The greatest thing about the body-swap movies is that nobody expects anything else from them than being entertaining. Unless they aspire to bring some big message across (bad idea), they are designed to make the audience either laugh or shudder. That said, not everyone has Carl Rainer’s ability to make a screwball comedy like “All of Me” (1984), blessed with hilarious dialogues and unforgettable performances by Steve Martin and Lily Tomlin, nor the creepy vision of a body swap penned by Mike Werb & Michael Colleary for John Woo’s “Face Off”, with John Travolta in his scariest role so far. It is clear that all of them, be it good or bad use the proved recipes with the same basic ingredients, because what else can you do in a body swap movie, then swapping people in each other’s bodies? The opposites always qualify for the plot, and fine seasoning is needed to make it work, which proves to be the case in Kang Hyo-jin’s comedy “The Dude in Me” (aka “The Man Inside Me”), his fifth long feature that screens in the official selection of Fantasia.
Built on a classical nerd and cool dude switch formula, the film initially centres around the middle-aged, successful ‘businessman” Jang Pan-su (Park Sung-woong), married to a pretty, but bored to death and not very much on the faithful side daughter of a mafia boss. Careful about his looks, Jang Pan-su (between teaching folks lessons in a hard way) eats healthy diet, is good at martial arts and has slightly compulsive-obsessive reactions to other people’s untacked shirts. Amidst his not so gentle attempts to get rid of the carpenter whose store messes up with his plans to build a shopping mall, he accidently meets a nerdy voracious teenage boy with thick black-rimmed glasses in a ramen shop, and falls on him, verbally, like a ton of bricks. Not long after, the same boy finds the karmic revenge by literally falling on him from a rooftop, and Jang Pan-su wakes up in his new body in the hospital bed. He is initially grossed only by his new unflattering looks – protruding belly and double-chin included, before the rest of reality starts to kick in. As Dong-hyun he’s under constant attack of school bullies and his new father turns out to be the carpenter (Kim Kwang-gyu) whose life he destroyed. But it doesn’t take long for his true nature to show its face, and bullies start realising they are messing with the wrong person. Along the way, he builds friendship with another oddball at school, a girl called Hyeon-jeong (Soo-min Lee), who becomes his protégé.

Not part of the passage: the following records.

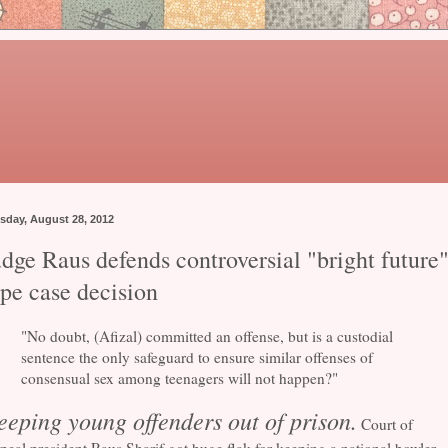
sday, August 28, 2012
dge Raus defends controversial "bright future
ape case decision
"No doubt, (Afizal) committed an offense, but is a custodial
sentence the only safeguard to ensure similar offenses of
consensual sex among teenagers will not happen?"
eeping young offenders out of prison.
Court of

The transformation from a chubster to a fit young man reveals the face of the South Korean actor heart-throb Lee Huyn-huk (some will also recognize him as a member of the popular Boy band B1A4), who’s performing both roles – first as a clumsy, overweight geek and later on as the shady, tough character trapped in the (through a hard training trimmed) boy’s body – with great ease. But also, Park Sung-woong is comfortable in his routine role of a criminal dressed in suit and tie, sporting his resting bitch face, before mutating into an emotionally wrecked teenager. His performance is believable all the way through, which arises hopes that we’ll see him in more diversified roles in the future.
The level of predictability may seem high at the beginning of the film, but “The Dude In Me”, besides being highly entertaining, holds a couple of surprises, including the boy-girl bond that takes an interesting twist. There is a love story, but not where we’d expect it, it’s plotted in sober, yet funny tones, and it involves the fabulous Ra Mi-ran, who takes the screen the moment she shows up. Generally, the message of the film is clear – finding true priorities in life, and sticking to what matters: family, decency and honest work, but not before showing a bit of gangster gore. It’s the fisticuffs scenes that make it an especially fun watch, and Kang Hyo-jin is not a stranger to them. He’s already sent fists flying in his debut “Punch Lady” (2007) about the wife who’s had enough of her abusive husband. He also knows how to highlight some of the problems of the modern society without drenching his plot in clichés, and how to let the actors play the roles slightly out-of-the-box. And you know you are entertained, when you don’t feel the 122 minutes.